=== Section Start ===

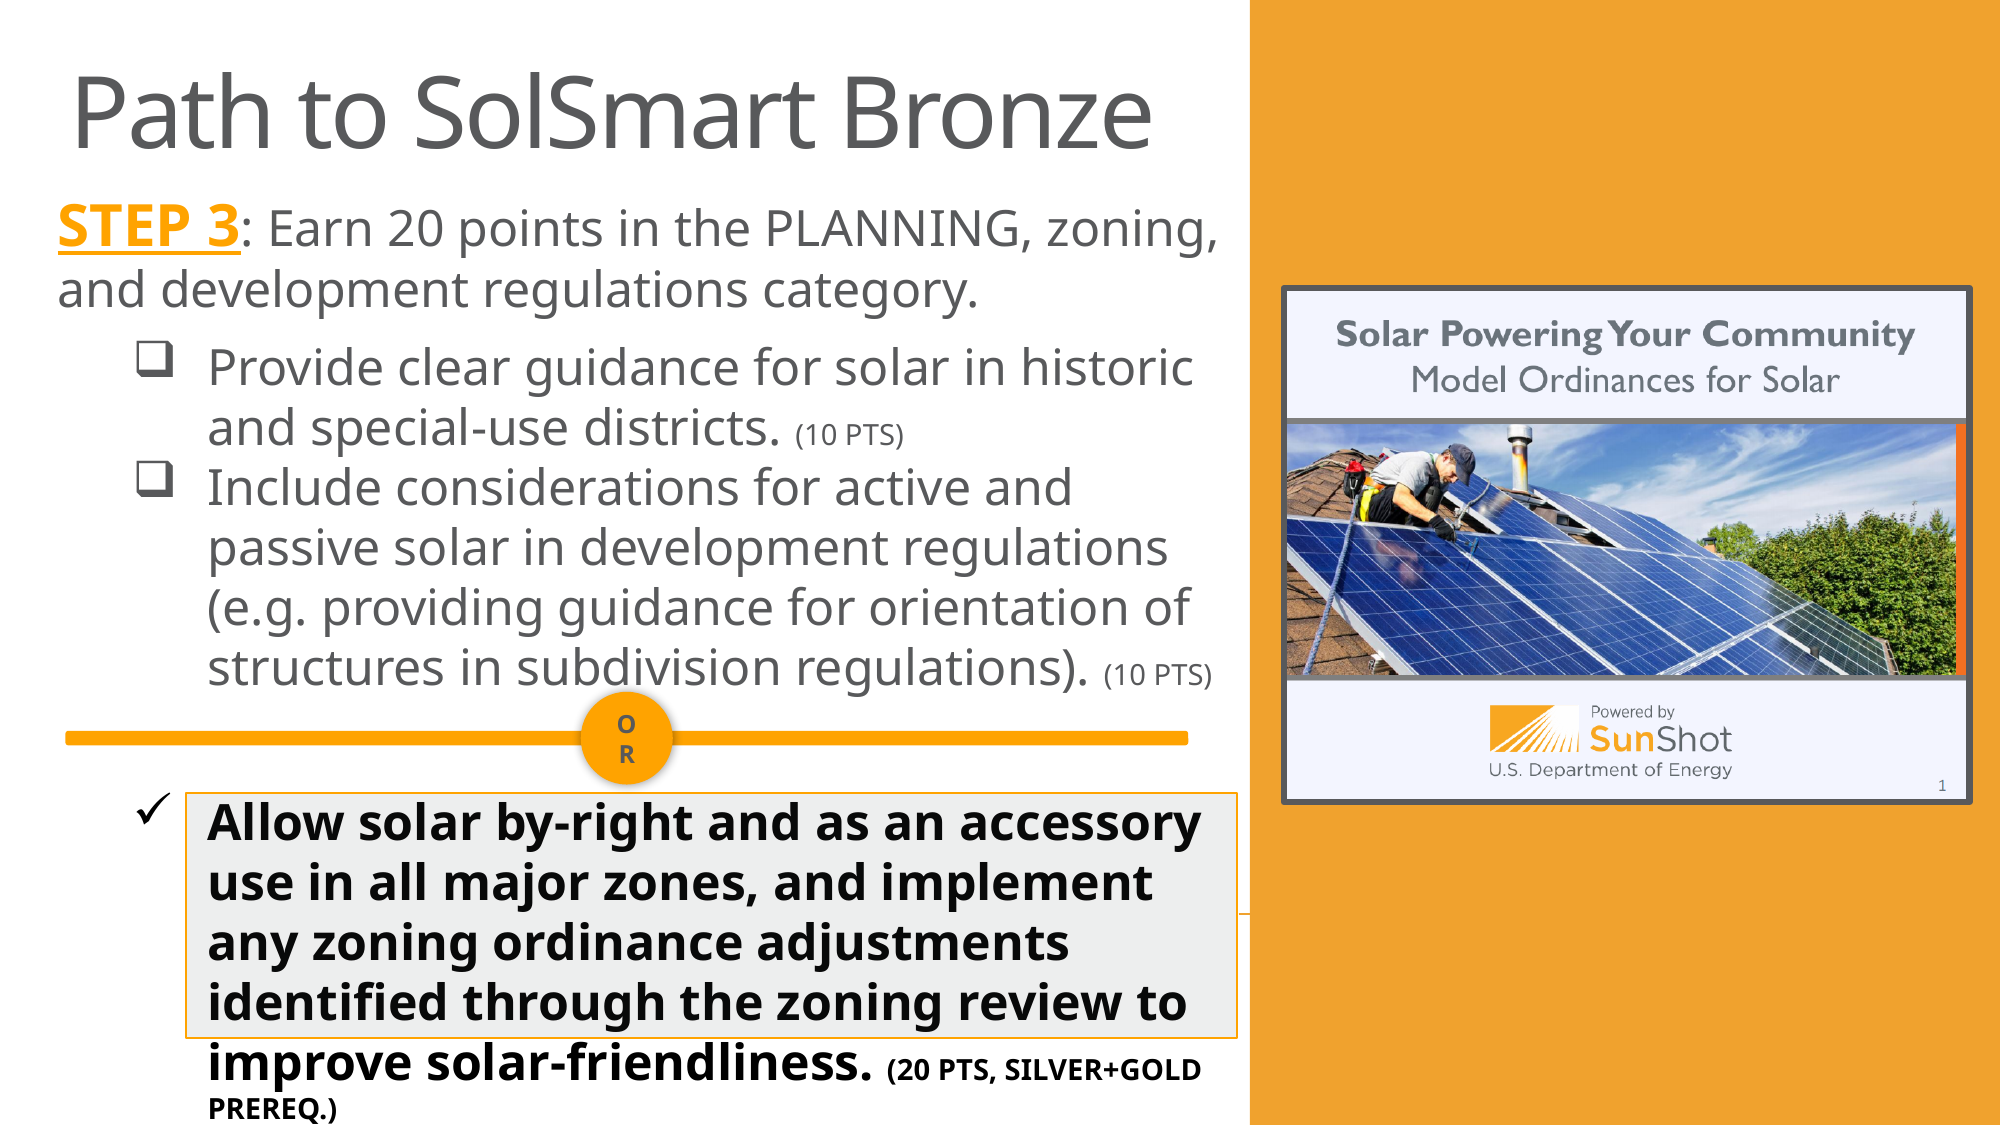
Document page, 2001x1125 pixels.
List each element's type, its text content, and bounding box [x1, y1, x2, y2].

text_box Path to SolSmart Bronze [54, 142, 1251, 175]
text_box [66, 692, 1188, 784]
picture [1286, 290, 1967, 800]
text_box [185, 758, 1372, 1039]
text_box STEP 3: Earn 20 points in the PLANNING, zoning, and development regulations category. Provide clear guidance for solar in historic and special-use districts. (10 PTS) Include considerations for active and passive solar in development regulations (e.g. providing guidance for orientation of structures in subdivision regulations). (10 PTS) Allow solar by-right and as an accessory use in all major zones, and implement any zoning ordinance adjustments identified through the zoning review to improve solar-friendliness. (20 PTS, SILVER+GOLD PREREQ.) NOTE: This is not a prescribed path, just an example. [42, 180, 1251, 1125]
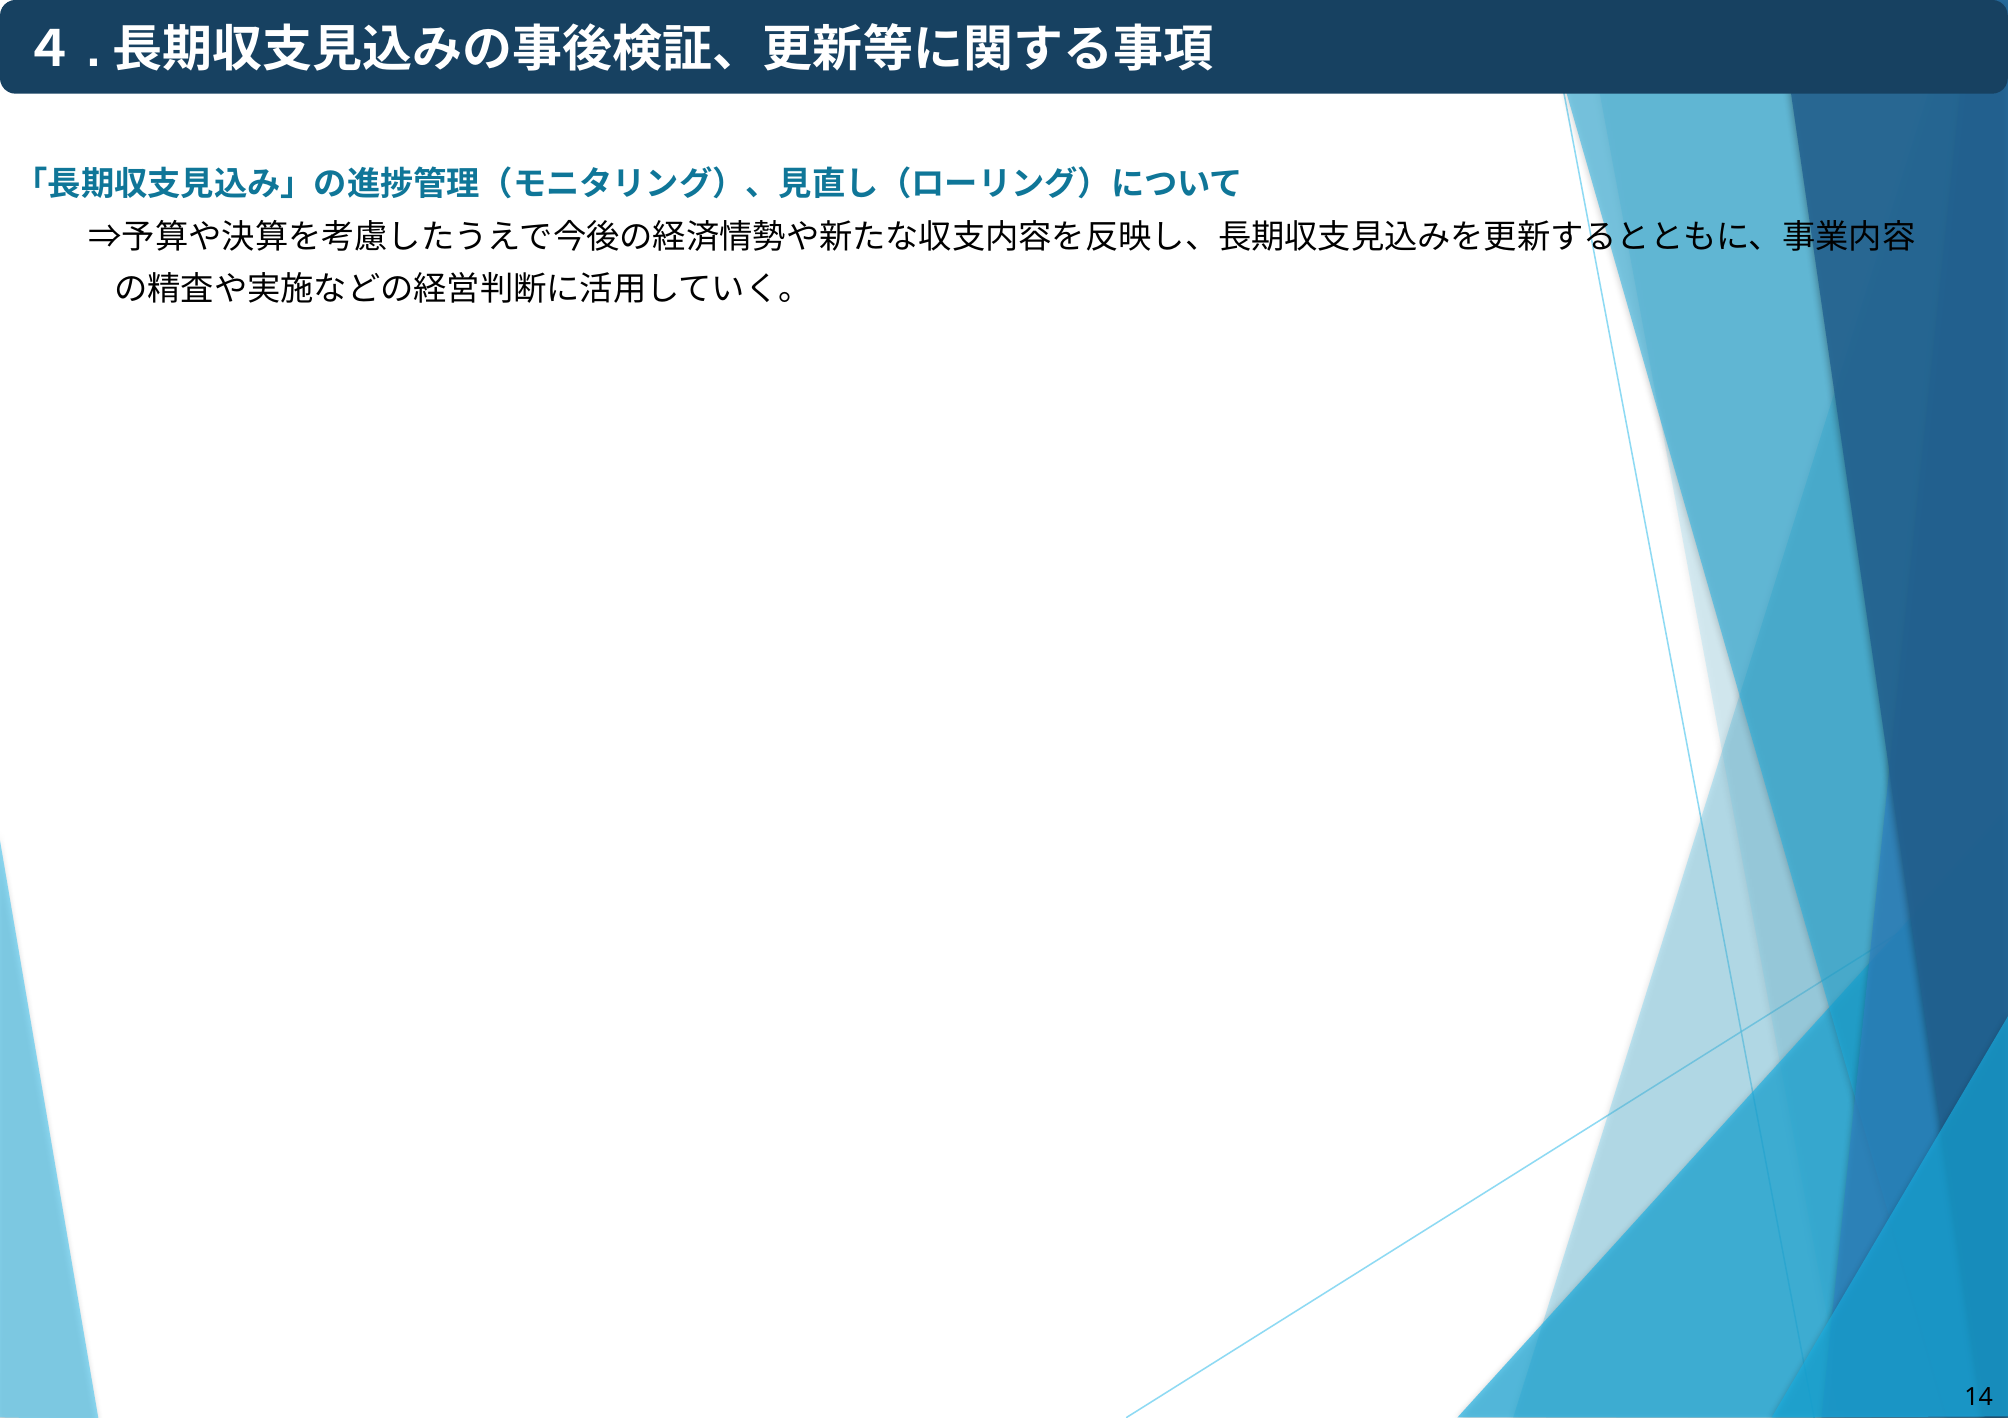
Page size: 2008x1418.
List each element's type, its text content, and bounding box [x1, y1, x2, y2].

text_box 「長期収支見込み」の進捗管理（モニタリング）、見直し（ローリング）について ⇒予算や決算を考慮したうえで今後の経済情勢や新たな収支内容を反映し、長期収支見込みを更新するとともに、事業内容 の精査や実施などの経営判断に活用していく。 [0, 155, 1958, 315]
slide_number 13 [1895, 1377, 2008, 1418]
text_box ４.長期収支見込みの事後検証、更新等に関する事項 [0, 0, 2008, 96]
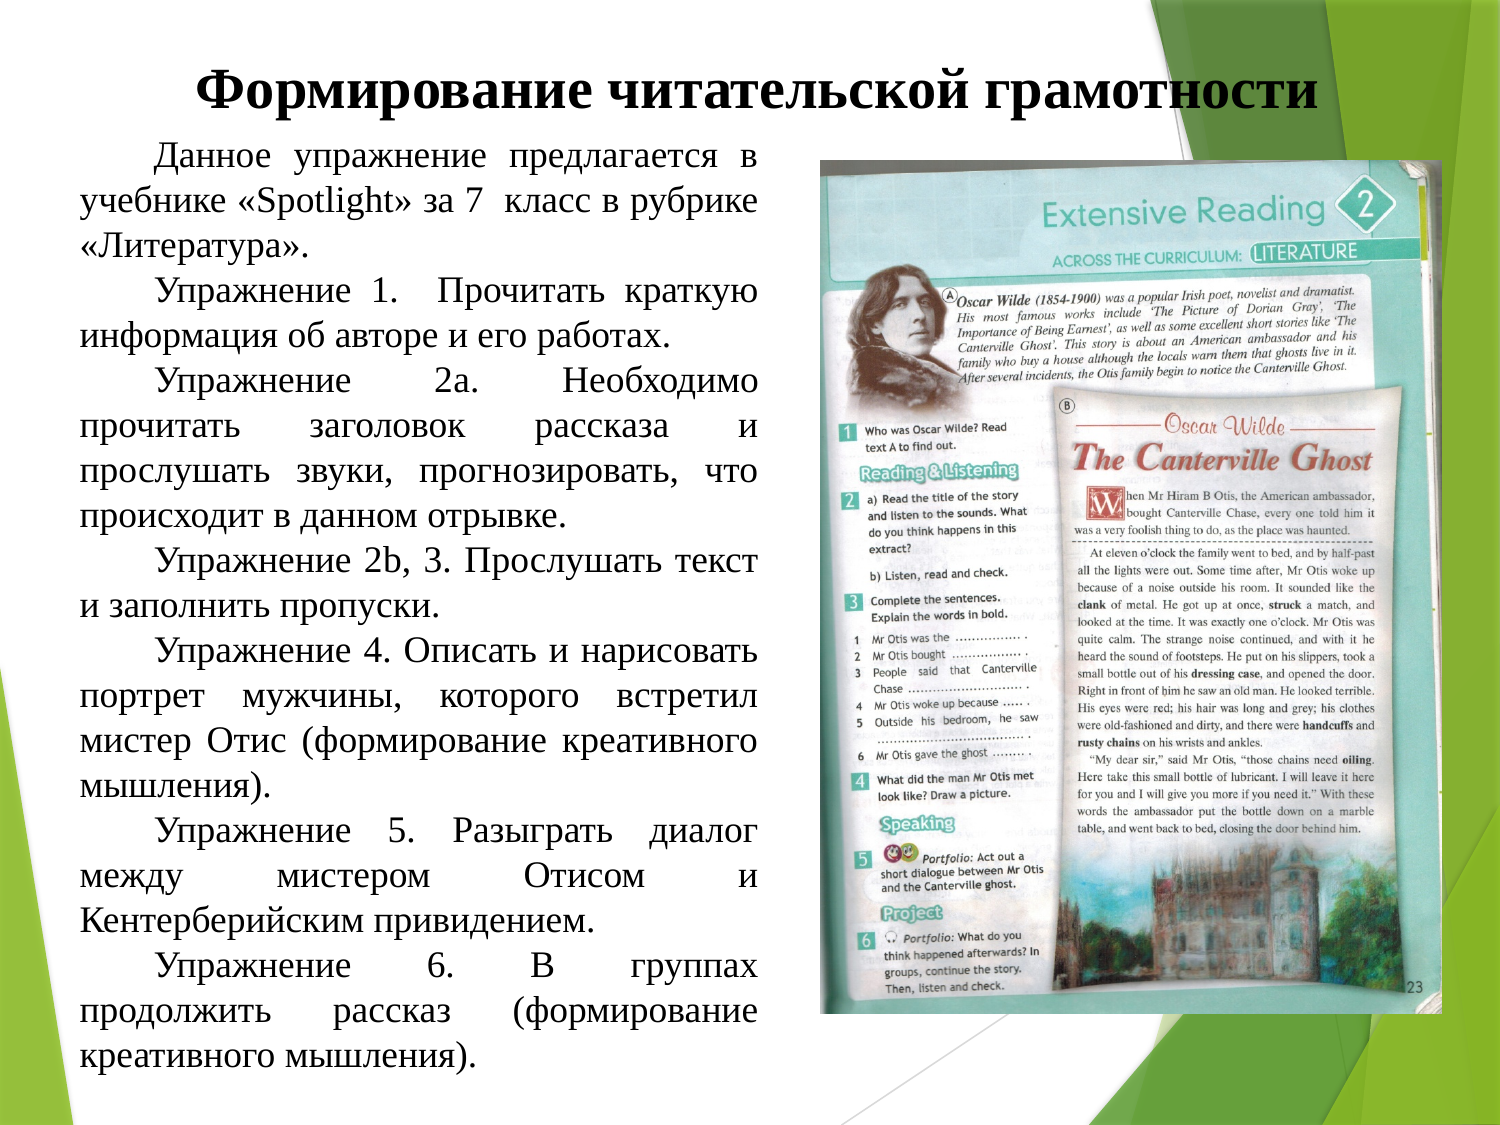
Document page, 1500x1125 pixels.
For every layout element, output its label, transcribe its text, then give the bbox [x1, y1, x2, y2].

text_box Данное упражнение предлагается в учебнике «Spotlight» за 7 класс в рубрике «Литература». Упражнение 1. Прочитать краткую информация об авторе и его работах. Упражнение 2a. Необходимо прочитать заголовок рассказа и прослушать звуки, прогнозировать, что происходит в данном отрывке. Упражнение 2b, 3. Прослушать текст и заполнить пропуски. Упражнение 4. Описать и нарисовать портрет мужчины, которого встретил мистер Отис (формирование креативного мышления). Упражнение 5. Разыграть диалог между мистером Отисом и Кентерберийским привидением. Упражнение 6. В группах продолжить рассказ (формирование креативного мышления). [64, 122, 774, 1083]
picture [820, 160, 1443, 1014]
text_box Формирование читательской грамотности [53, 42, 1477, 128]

=== Section End ===

### TASK BRIEF
Exact copy, no pictures: reproduce every record as it stands.

### SOLUTION FOR THIS TASK
Document page, 2001x1125 pixels.
List each element's type, its text content, and bounding box [x1, y1, x2, y2].

text_box Path to SolSmart Bronze [54, 142, 1251, 175]
text_box [66, 692, 1188, 784]
picture [1286, 290, 1967, 800]
text_box [185, 758, 1372, 1039]
text_box STEP 3: Earn 20 points in the PLANNING, zoning, and development regulations category. Provide clear guidance for solar in historic and special-use districts. (10 PTS) Include considerations for active and passive solar in development regulations (e.g. providing guidance for orientation of structures in subdivision regulations). (10 PTS) Allow solar by-right and as an accessory use in all major zones, and implement any zoning ordinance adjustments identified through the zoning review to improve solar-friendliness. (20 PTS, SILVER+GOLD PREREQ.) NOTE: This is not a prescribed path, just an example. [42, 180, 1251, 1125]
Page size: 2008x1418.
List each element's type, its text content, and bounding box [x1, y1, x2, y2].

text_box 「長期収支見込み」の進捗管理（モニタリング）、見直し（ローリング）について ⇒予算や決算を考慮したうえで今後の経済情勢や新たな収支内容を反映し、長期収支見込みを更新するとともに、事業内容 の精査や実施などの経営判断に活用していく。 [0, 155, 1958, 315]
slide_number 13 [1895, 1377, 2008, 1418]
text_box ４.長期収支見込みの事後検証、更新等に関する事項 [0, 0, 2008, 96]
Document page, 1500x1125 pixels.
For every layout element, output its label, transcribe its text, then give the bbox [x1, y1, x2, y2].

text_box Данное упражнение предлагается в учебнике «Spotlight» за 7 класс в рубрике «Литература». Упражнение 1. Прочитать краткую информация об авторе и его работах. Упражнение 2a. Необходимо прочитать заголовок рассказа и прослушать звуки, прогнозировать, что происходит в данном отрывке. Упражнение 2b, 3. Прослушать текст и заполнить пропуски. Упражнение 4. Описать и нарисовать портрет мужчины, которого встретил мистер Отис (формирование креативного мышления). Упражнение 5. Разыграть диалог между мистером Отисом и Кентерберийским привидением. Упражнение 6. В группах продолжить рассказ (формирование креативного мышления). [64, 122, 774, 1083]
picture [820, 160, 1443, 1014]
text_box Формирование читательской грамотности [53, 42, 1477, 128]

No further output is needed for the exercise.